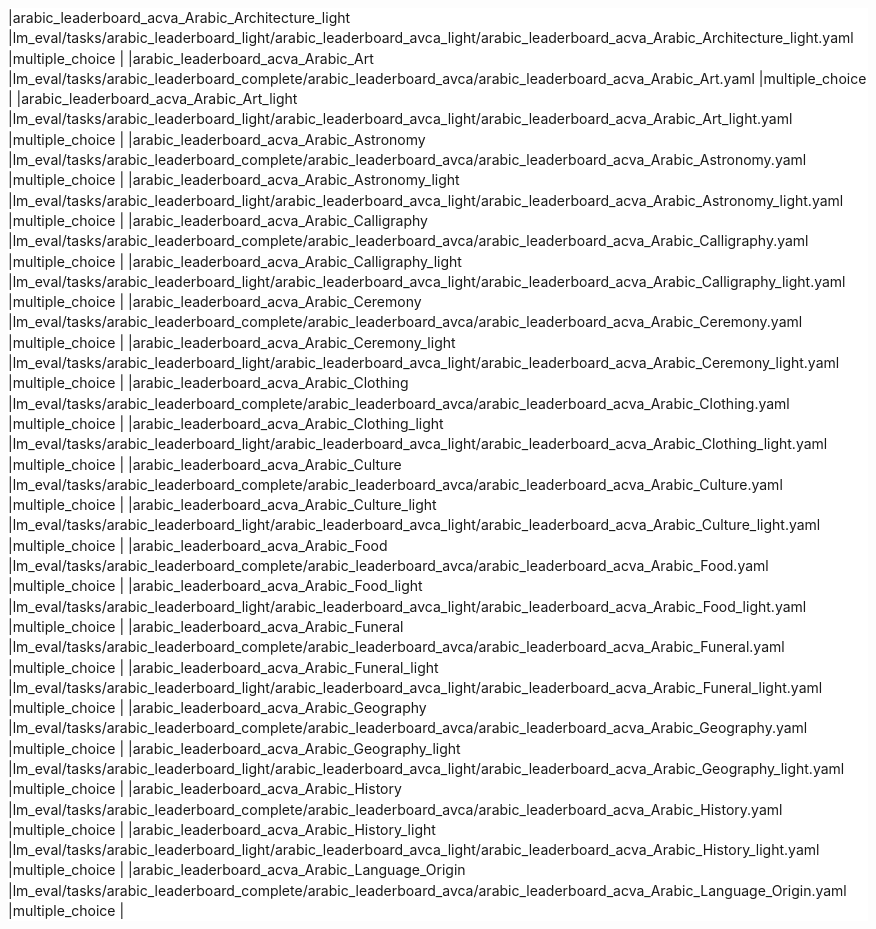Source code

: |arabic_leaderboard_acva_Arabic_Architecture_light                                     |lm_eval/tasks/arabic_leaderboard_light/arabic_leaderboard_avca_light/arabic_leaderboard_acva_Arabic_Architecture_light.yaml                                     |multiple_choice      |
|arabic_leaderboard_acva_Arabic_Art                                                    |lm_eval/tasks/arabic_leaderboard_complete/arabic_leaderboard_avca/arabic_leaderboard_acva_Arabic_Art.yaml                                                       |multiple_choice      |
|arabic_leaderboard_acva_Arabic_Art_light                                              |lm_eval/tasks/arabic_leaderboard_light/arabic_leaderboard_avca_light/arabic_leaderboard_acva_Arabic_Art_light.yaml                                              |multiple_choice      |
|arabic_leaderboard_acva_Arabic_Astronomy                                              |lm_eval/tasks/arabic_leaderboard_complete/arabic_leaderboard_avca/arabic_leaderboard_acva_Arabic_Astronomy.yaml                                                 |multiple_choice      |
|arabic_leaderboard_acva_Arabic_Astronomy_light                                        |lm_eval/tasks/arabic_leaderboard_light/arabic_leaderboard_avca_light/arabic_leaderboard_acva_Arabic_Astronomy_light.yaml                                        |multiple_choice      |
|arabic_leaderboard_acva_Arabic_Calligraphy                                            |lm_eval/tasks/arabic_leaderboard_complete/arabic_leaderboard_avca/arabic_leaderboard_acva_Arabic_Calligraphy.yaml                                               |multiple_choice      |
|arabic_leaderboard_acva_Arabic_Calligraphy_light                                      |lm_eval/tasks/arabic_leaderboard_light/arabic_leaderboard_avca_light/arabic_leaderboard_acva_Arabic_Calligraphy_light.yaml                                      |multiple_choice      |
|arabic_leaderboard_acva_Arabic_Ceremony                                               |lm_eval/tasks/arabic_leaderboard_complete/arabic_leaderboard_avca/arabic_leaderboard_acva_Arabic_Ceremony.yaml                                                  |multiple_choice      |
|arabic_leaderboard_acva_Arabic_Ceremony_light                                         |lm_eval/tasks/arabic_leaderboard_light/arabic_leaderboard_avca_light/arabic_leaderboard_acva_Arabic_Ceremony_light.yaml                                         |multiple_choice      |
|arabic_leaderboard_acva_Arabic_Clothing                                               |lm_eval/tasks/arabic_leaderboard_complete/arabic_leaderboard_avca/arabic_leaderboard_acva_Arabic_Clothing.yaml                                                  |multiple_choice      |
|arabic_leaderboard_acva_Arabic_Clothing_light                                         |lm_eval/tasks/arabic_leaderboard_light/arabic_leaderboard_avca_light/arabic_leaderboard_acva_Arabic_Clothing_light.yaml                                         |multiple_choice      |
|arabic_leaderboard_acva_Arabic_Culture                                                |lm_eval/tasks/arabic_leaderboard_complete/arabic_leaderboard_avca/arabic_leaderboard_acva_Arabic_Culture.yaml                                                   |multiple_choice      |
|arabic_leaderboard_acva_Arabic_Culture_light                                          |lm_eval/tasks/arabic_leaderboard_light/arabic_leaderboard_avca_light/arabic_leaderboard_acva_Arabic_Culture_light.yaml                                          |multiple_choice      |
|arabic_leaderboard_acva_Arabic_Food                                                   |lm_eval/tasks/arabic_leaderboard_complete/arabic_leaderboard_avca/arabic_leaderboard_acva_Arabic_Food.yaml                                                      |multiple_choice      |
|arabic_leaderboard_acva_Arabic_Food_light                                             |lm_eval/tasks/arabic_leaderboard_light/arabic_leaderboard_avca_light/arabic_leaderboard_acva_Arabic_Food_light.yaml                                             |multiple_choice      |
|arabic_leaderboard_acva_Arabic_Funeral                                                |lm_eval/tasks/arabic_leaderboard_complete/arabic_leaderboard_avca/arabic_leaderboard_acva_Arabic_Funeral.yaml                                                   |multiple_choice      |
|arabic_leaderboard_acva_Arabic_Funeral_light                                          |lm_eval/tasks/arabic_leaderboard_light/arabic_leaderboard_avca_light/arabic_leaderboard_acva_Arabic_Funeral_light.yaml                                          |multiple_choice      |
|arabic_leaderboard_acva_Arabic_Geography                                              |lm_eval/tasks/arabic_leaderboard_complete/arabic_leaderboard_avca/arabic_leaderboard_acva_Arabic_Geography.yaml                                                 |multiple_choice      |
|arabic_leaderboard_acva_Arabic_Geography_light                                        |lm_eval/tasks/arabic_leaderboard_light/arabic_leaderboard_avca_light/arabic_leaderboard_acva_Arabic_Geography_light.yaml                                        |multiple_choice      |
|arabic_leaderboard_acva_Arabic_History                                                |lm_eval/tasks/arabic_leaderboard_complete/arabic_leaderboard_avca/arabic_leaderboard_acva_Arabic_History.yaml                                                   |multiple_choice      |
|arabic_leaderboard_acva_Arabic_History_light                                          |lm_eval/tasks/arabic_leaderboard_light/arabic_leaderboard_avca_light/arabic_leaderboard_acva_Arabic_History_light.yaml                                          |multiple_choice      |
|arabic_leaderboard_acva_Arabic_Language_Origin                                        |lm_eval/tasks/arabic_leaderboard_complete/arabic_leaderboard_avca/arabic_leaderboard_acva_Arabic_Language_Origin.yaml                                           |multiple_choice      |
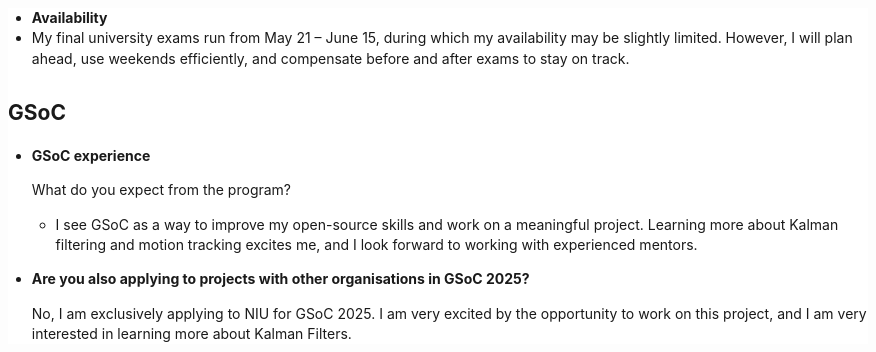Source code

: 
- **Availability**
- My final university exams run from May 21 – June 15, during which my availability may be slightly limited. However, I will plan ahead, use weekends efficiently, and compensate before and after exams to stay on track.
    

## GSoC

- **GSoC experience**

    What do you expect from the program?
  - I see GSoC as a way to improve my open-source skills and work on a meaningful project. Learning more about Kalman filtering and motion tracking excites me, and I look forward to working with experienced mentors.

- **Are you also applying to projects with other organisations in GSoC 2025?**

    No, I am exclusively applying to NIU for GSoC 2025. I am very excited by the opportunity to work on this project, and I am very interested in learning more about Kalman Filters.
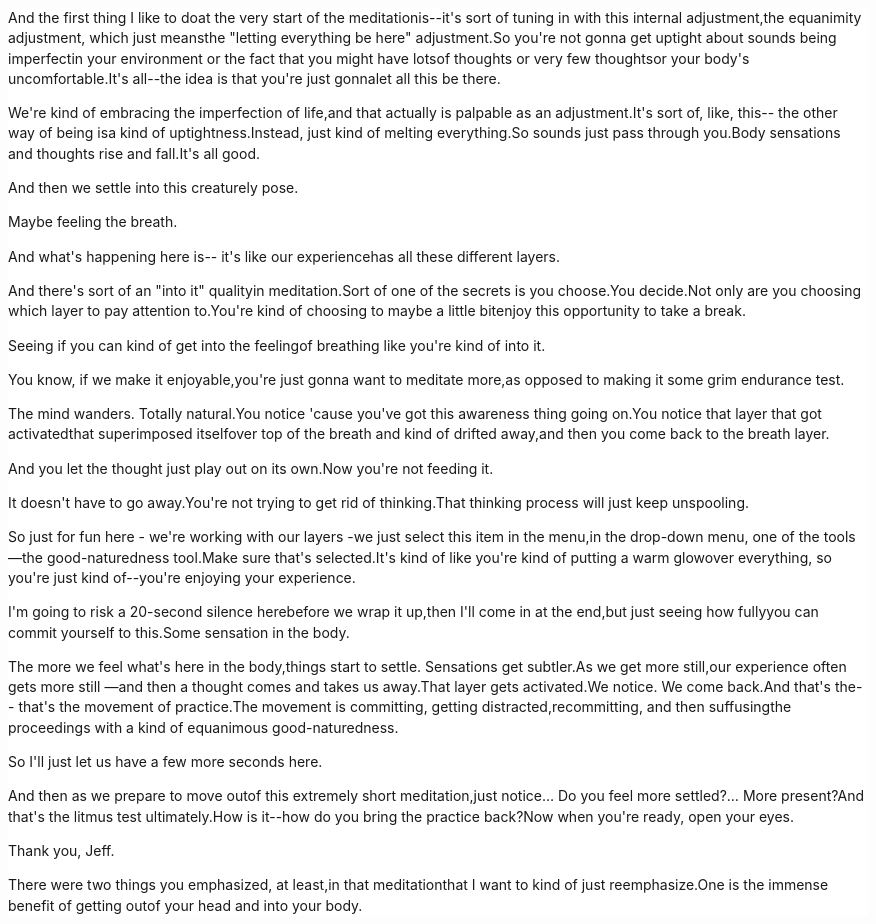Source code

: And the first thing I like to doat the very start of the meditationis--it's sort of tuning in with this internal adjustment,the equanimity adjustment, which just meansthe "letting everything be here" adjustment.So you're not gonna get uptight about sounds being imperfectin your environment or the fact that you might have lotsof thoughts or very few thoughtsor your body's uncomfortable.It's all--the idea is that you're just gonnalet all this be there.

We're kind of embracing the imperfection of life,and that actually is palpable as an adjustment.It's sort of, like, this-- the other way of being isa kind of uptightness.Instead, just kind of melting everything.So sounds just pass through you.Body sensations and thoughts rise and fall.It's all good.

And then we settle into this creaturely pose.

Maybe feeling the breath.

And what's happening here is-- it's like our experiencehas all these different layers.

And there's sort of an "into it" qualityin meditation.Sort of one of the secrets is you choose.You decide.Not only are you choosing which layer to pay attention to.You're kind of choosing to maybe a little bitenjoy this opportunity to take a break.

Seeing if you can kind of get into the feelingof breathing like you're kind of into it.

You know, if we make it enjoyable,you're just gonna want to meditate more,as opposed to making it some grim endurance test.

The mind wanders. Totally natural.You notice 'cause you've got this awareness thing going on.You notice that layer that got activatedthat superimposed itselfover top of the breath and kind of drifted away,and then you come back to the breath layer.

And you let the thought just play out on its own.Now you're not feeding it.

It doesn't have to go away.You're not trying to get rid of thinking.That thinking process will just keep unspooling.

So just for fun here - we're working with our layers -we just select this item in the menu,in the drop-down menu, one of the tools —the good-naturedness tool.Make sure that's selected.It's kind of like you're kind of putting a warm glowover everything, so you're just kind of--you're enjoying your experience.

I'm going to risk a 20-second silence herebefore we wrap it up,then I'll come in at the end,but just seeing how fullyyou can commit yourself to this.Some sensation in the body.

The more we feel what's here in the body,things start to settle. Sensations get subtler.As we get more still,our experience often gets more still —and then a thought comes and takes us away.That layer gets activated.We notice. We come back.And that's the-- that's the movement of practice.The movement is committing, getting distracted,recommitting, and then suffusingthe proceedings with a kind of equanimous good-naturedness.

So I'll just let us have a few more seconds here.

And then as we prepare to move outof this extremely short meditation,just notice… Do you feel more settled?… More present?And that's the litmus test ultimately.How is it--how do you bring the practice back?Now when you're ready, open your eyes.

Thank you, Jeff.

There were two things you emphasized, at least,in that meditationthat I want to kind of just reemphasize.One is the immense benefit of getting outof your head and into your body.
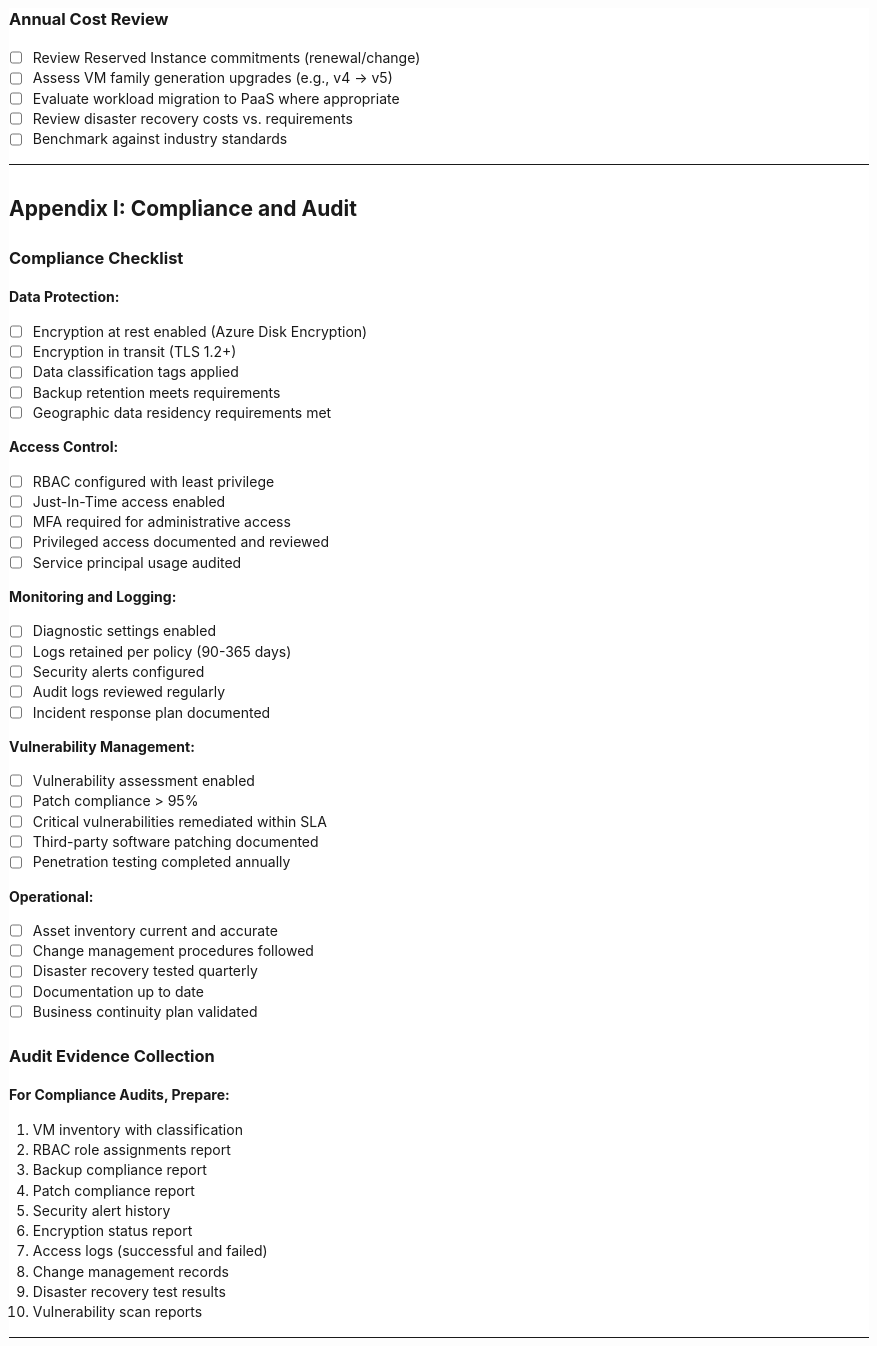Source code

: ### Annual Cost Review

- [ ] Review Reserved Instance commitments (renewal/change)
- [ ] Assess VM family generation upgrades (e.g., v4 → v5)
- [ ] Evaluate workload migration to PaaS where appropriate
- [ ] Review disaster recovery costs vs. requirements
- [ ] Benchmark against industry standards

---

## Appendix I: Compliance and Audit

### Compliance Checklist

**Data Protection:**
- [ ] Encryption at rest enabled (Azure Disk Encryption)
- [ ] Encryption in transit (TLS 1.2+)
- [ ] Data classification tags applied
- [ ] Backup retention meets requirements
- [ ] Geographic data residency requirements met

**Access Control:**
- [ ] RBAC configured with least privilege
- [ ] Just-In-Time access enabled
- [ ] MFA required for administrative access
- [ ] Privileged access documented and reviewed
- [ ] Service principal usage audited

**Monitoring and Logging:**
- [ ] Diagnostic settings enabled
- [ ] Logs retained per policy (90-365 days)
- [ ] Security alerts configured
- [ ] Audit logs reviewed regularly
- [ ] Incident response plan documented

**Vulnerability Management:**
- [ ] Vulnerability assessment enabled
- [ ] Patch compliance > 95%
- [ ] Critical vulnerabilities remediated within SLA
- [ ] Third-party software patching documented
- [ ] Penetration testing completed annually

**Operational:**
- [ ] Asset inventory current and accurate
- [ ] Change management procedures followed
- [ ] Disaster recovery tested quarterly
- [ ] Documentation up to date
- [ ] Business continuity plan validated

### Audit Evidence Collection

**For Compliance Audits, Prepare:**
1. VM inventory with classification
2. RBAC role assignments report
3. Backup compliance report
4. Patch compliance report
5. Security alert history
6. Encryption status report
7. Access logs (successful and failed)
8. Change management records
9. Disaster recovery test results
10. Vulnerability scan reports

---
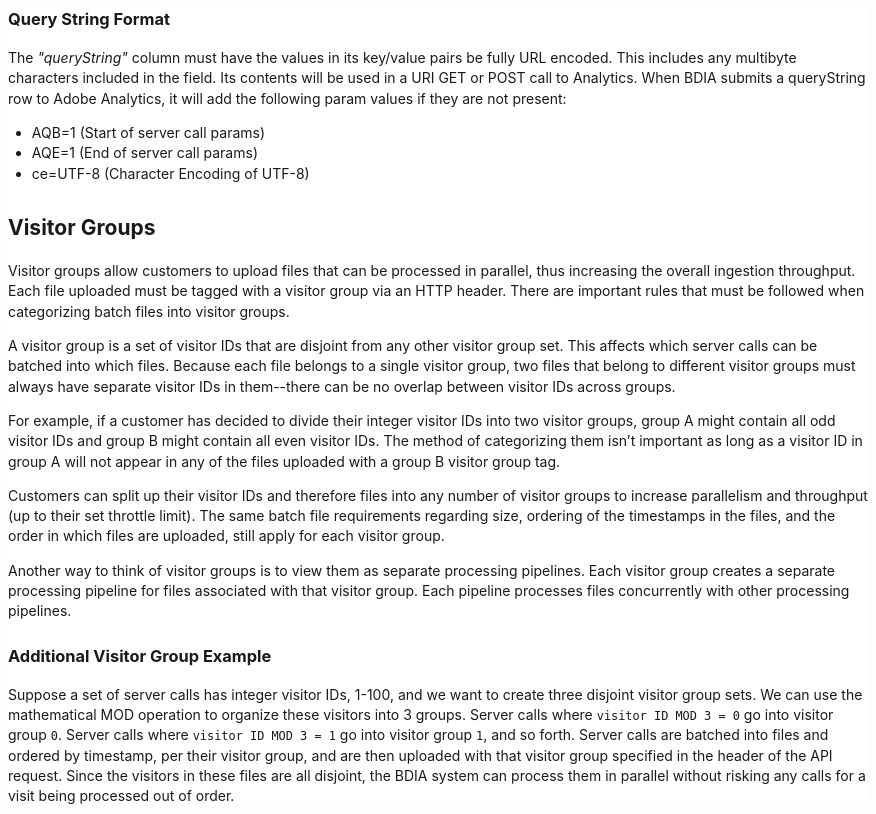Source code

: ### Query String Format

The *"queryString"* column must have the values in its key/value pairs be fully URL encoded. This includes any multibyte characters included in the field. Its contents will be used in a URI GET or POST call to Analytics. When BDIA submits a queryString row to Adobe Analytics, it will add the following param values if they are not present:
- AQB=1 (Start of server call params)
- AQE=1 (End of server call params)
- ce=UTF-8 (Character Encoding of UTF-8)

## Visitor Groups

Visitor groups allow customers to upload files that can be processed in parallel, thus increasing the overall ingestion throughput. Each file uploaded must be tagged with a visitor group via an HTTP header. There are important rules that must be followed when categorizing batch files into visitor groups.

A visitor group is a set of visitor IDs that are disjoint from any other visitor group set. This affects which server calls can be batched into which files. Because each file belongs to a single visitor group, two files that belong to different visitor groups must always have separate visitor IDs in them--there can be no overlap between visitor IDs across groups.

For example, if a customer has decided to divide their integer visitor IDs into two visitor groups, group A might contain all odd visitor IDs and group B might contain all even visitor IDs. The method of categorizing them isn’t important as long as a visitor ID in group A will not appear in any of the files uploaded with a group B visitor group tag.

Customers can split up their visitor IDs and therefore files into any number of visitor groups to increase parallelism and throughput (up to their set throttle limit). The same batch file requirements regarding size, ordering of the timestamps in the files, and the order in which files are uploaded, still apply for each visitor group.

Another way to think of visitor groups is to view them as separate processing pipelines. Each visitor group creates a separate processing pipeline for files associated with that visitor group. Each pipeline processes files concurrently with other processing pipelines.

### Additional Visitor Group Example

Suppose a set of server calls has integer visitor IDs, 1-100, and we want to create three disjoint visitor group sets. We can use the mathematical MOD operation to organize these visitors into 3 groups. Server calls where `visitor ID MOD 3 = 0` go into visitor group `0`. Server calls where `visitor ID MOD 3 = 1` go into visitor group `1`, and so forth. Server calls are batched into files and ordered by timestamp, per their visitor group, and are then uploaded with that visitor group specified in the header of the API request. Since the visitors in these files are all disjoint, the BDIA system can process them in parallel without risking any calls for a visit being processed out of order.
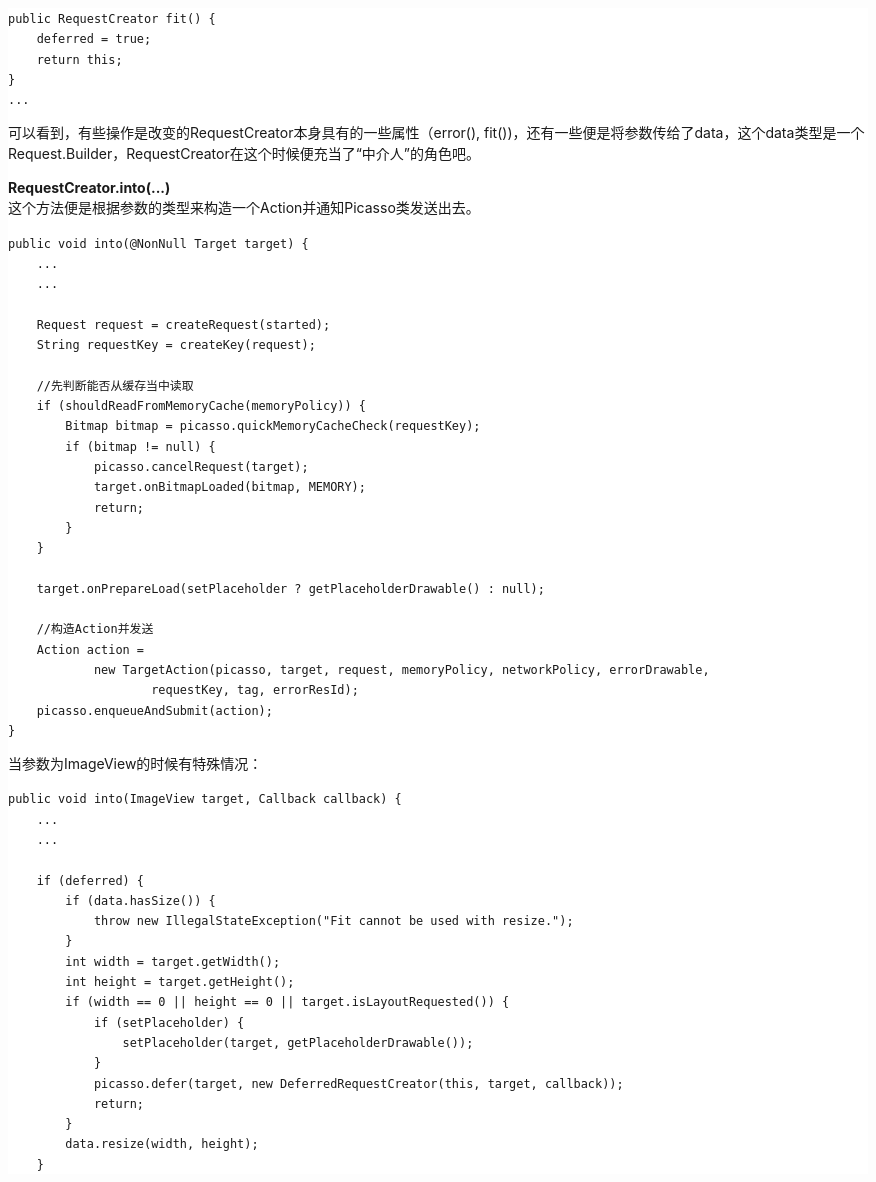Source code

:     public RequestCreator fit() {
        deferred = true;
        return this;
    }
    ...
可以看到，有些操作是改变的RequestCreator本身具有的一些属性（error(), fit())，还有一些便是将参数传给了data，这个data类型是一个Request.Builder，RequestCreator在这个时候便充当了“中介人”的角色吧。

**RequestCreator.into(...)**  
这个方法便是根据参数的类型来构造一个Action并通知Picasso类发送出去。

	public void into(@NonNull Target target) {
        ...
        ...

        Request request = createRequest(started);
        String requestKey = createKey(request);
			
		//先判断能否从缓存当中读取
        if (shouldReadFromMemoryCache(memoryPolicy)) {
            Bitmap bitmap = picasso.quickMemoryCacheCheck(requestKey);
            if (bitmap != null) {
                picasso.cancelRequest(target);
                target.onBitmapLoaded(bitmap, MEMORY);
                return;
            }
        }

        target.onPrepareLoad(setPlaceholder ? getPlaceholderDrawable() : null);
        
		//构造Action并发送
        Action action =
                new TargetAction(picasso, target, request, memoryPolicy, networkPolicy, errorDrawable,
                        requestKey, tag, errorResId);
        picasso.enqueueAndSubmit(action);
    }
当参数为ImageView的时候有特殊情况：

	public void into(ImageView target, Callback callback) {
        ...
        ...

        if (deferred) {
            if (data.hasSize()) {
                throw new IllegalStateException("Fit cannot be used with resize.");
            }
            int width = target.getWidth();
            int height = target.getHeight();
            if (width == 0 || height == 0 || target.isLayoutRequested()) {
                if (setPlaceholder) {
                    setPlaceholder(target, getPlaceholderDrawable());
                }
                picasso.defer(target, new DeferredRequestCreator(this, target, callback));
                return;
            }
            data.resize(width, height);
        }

→ TASK OBJECTIVE
In the entries above, the lines from the one bearing "- [ ] Data classification tags applied" up to and including the one bearing "- [ ] MFA required for administrative access" should be transcribed exactly; no other line is wanted.

→ TASK ANSWER
- [ ] Data classification tags applied
- [ ] Backup retention meets requirements
- [ ] Geographic data residency requirements met

**Access Control:**
- [ ] RBAC configured with least privilege
- [ ] Just-In-Time access enabled
- [ ] MFA required for administrative access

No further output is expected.